Living by myself in complete isolation from society

Page 2 of 2 [ 22 posts ]  Go to page Previous  1, 2

Danimal
Toucan
Toucan

User avatar

Joined: 15 Jun 2011
Age: 61
Gender: Male
Posts: 268
Location: West Central Indiana

25 Nov 2013, 12:26 am

I really don't advocate complete isolation. Most of the world is NT. Even though some of the behaviors don't make a lot of sense, it doesn't mean they are wrong. They aren't necessarily insensitive to autistics, but they don't always understand us. Do you have a hobby or particular interest? If so, consider joining a club or group that shares the same interest. My dad, who I suspect is on the spectrum, is currently obsessed with Masonic activities.



beehivelamp
Emu Egg
Emu Egg

User avatar

Joined: 28 Nov 2013
Gender: Female
Posts: 3

29 Nov 2013, 7:01 am

I wish I could keep on living in isolation from society. I can do that now thanks to the generosity of my family, but I think I'd eventually be forced to work to support myself even though I'm not qualified for much. Not that anyone would hire me when I have no friends to network with or references to put on job applications.
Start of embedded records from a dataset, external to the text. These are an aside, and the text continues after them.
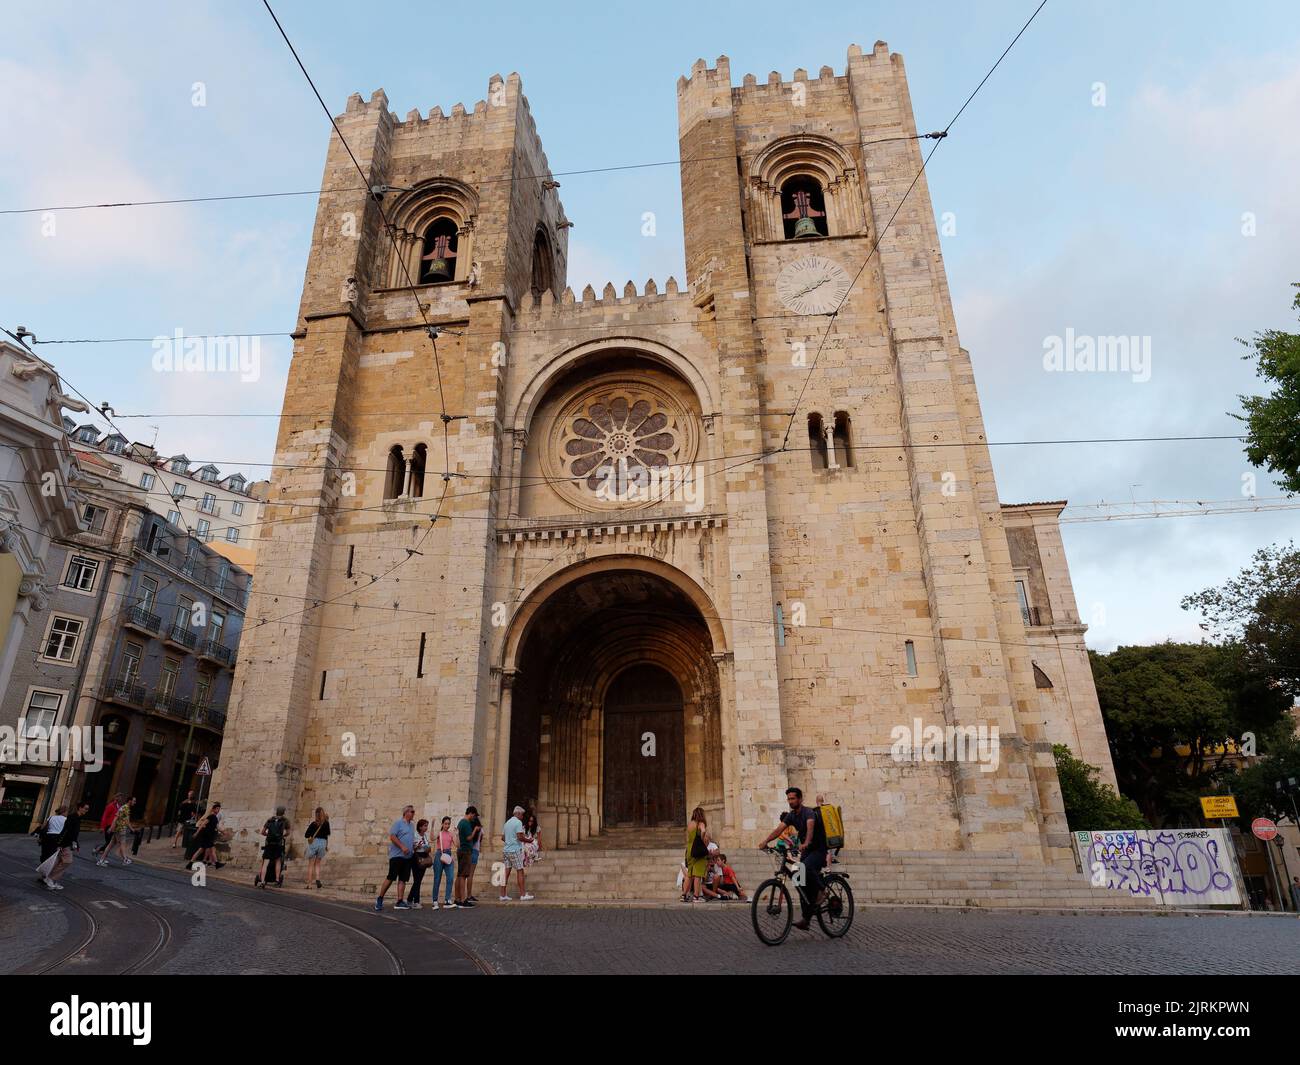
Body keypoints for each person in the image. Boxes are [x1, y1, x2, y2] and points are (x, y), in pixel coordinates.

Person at [758, 786, 827, 931]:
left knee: (805, 867)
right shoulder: (791, 816)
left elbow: (810, 828)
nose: (791, 801)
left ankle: (822, 890)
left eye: (793, 798)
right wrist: (766, 841)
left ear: (800, 799)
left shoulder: (808, 813)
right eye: (789, 799)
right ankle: (806, 919)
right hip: (807, 851)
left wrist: (807, 842)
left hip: (819, 849)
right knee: (800, 882)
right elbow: (779, 830)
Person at [375, 804, 416, 912]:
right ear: (406, 813)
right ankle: (380, 898)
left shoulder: (412, 825)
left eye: (413, 812)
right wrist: (402, 846)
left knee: (403, 879)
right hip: (397, 856)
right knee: (391, 877)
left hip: (408, 857)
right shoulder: (398, 823)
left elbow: (410, 839)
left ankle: (400, 901)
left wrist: (414, 846)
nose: (413, 813)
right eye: (412, 812)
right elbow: (392, 836)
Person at [42, 802, 90, 889]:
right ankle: (50, 878)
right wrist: (61, 844)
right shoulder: (72, 817)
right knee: (67, 861)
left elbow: (74, 834)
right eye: (86, 808)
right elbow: (65, 831)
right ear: (80, 808)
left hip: (67, 843)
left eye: (87, 809)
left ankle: (49, 878)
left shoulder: (78, 818)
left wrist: (76, 843)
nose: (87, 811)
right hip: (65, 843)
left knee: (58, 861)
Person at [499, 805, 533, 902]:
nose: (522, 817)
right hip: (515, 850)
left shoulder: (507, 822)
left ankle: (503, 895)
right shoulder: (518, 822)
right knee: (520, 871)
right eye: (522, 815)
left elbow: (502, 838)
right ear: (518, 814)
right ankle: (523, 895)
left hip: (506, 850)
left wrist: (510, 840)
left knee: (506, 872)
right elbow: (520, 837)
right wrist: (529, 841)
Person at [256, 805, 289, 888]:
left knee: (265, 862)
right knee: (278, 861)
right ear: (283, 812)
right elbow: (287, 833)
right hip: (278, 844)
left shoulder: (270, 820)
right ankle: (277, 880)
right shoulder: (285, 821)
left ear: (276, 812)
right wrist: (281, 836)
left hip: (269, 843)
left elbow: (263, 832)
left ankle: (262, 881)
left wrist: (268, 834)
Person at [682, 806, 710, 902]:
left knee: (689, 874)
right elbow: (703, 831)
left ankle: (684, 895)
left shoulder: (690, 824)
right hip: (698, 849)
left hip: (689, 850)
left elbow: (687, 838)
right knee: (697, 874)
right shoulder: (700, 823)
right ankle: (696, 896)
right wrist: (702, 839)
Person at [98, 797, 136, 867]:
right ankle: (125, 859)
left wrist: (112, 827)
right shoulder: (126, 808)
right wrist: (132, 829)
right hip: (120, 829)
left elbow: (116, 817)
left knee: (110, 845)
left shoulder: (122, 807)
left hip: (117, 829)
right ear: (130, 801)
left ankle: (101, 860)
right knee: (122, 844)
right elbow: (126, 821)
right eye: (134, 801)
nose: (135, 802)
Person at [453, 806, 479, 907]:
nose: (474, 818)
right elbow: (469, 837)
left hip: (461, 850)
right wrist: (475, 830)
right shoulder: (466, 823)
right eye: (474, 815)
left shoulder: (460, 822)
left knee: (459, 875)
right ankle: (463, 900)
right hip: (465, 851)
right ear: (471, 813)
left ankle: (457, 898)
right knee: (463, 875)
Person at [432, 815, 456, 909]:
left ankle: (447, 900)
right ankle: (435, 901)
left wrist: (456, 834)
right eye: (445, 824)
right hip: (439, 854)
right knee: (437, 878)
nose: (447, 825)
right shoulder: (440, 833)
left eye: (448, 824)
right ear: (442, 824)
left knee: (450, 877)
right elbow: (432, 838)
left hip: (448, 854)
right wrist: (433, 826)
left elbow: (457, 844)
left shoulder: (450, 834)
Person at [188, 802, 222, 868]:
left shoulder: (215, 818)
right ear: (213, 809)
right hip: (206, 836)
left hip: (209, 836)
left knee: (210, 850)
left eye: (219, 809)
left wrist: (224, 832)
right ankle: (190, 863)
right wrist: (196, 833)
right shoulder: (210, 816)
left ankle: (217, 864)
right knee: (203, 850)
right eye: (217, 809)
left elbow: (217, 827)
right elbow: (202, 824)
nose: (218, 810)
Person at [408, 819, 433, 908]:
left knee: (418, 880)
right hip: (416, 857)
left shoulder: (425, 836)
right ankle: (416, 901)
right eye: (425, 826)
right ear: (420, 826)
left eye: (427, 826)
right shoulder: (415, 835)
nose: (426, 828)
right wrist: (417, 846)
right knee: (417, 880)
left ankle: (410, 900)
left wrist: (428, 848)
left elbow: (427, 846)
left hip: (424, 857)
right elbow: (411, 847)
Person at [304, 807, 329, 889]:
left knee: (311, 864)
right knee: (318, 863)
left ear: (316, 814)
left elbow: (306, 835)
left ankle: (309, 884)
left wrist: (312, 835)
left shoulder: (313, 824)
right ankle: (317, 879)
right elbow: (327, 835)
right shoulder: (326, 823)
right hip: (323, 844)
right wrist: (326, 846)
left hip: (314, 843)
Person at [94, 793, 123, 858]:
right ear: (116, 798)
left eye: (121, 797)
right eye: (120, 797)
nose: (121, 799)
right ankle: (99, 850)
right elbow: (105, 816)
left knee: (110, 843)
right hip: (109, 826)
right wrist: (102, 827)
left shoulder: (119, 807)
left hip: (114, 827)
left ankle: (101, 853)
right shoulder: (110, 806)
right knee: (109, 843)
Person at [466, 808, 484, 902]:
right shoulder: (480, 829)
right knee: (471, 875)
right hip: (475, 851)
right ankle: (469, 895)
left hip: (469, 850)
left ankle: (468, 895)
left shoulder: (470, 827)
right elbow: (480, 840)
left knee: (467, 874)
It's so stressful dealing with the outside world when I don't have interest in making friends and just want to get away from other people.



y-pod
Veteran
Veteran

User avatar

Joined: 16 Apr 2010
Gender: Female
Posts: 1,748
Location: Canada

29 Nov 2013, 9:11 am

I lived by myself for years and found that I need some social life, not very much, but I did need small dose of it. Sometimes I just needed to go out for a walk and watch other people for a while, or maybe go to public library and read a book. That's enough social life for me. Just sitting at home by myself made me feel out of touch with life. Thanks for transit pass I could go out to anywhere the buses or trains could take me without worrying about the cost. I just had to make sure I get back by midnight.


_________________
AQ score: 44
Aspie mom to two autistic sons (23 & 22)


ArmoredChicken
Butterfly
Butterfly

User avatar

Joined: 31 Oct 2013
Age: 40
Gender: Female
Posts: 13
Location: NYS

29 Nov 2013, 10:50 am

I live in an intentional community with five other spectrum people. Three of them are diagnosed as fully autistic and myself the two others are variously functioning Aspies. It's been the best thing that ever happened to me and I wouldn't go back to my lonely, social shunning life even if you could assure my financial security.
We run our own business as well as working outside the home. My adopted mother is fully autistic and has no social needs to speak of, but she lives her life avoiding four little words "Identified by skeletal remains". There are ways to manage social settings using logic and persistence. I am finding that maintaining friendships with NT people isn't very difficult when you establish a pattern to it. Treating it like maintaining a delicate plant is helpful and ensures people will miss me or be able to help should something go sideways. And allows me to help them in ways I wouldn't have thought of before while making sure I don't exhaust myself.
The problem with living alone is, you aren't. Even explorers and mountain men needed a few things made by other people. Some of our favorite things exist because of a complicated network of people keeping them running.
So rather then shunning the world, we can learn the little tricks needed to get it to be less obnoxious. I've found animal training books to be really helpful in this. It isn't manipulating, it's coming at the problem of over taxing sensations from a set model.


_________________
"I find it's hard for some one to be scary once they've been poked in the eye."


vickygleitz
Veteran
Veteran

User avatar

Joined: 29 Jul 2013
Age: 71
Gender: Female
Posts: 1,757
Location: pueblo colorado

29 Nov 2013, 11:51 am

I am working on creating an intentional autistic community within an already existing community. We are looking about a year and a half down the road.

I would appreciate anything you could share about your experience. How to respect the space of each individual, how you deal with conflict, financial arrangements, anything about the business created. Are meals eaten together? All or some? What are some of the common rules decided on regarding drugs, alcohol, visiting guests, pets,etc. What is the age range? Are their plans to grow in numbers? What have been the most difficult obstacles so far. How long ago was your community founded? How are tasks divided? How is it handled when difficulties cause an individual to be unable to contribute. How are conflicting ideas settled. Are there any power struggles? Holidays?Please share every and any thing you are willing to, regardless of whether it was a specifically asked question. thanks.

Vicky



loner1984
Veteran
Veteran

User avatar

Joined: 17 Jun 2012
Age: 41
Gender: Male
Posts: 564

29 Nov 2013, 9:44 pm

Im not sure i could live any better with anyone else on the spectrum.

I seem to remember we had a discussion in here, something along the lines, if we could buy a huge plot of forrested land, live in the forrest, together yet seperated.

Definitely what i would do if i ever won the lottery, get a huge land either with or without and then plant forrest.

Nature relaxes med a lot, have a ton of plants at home.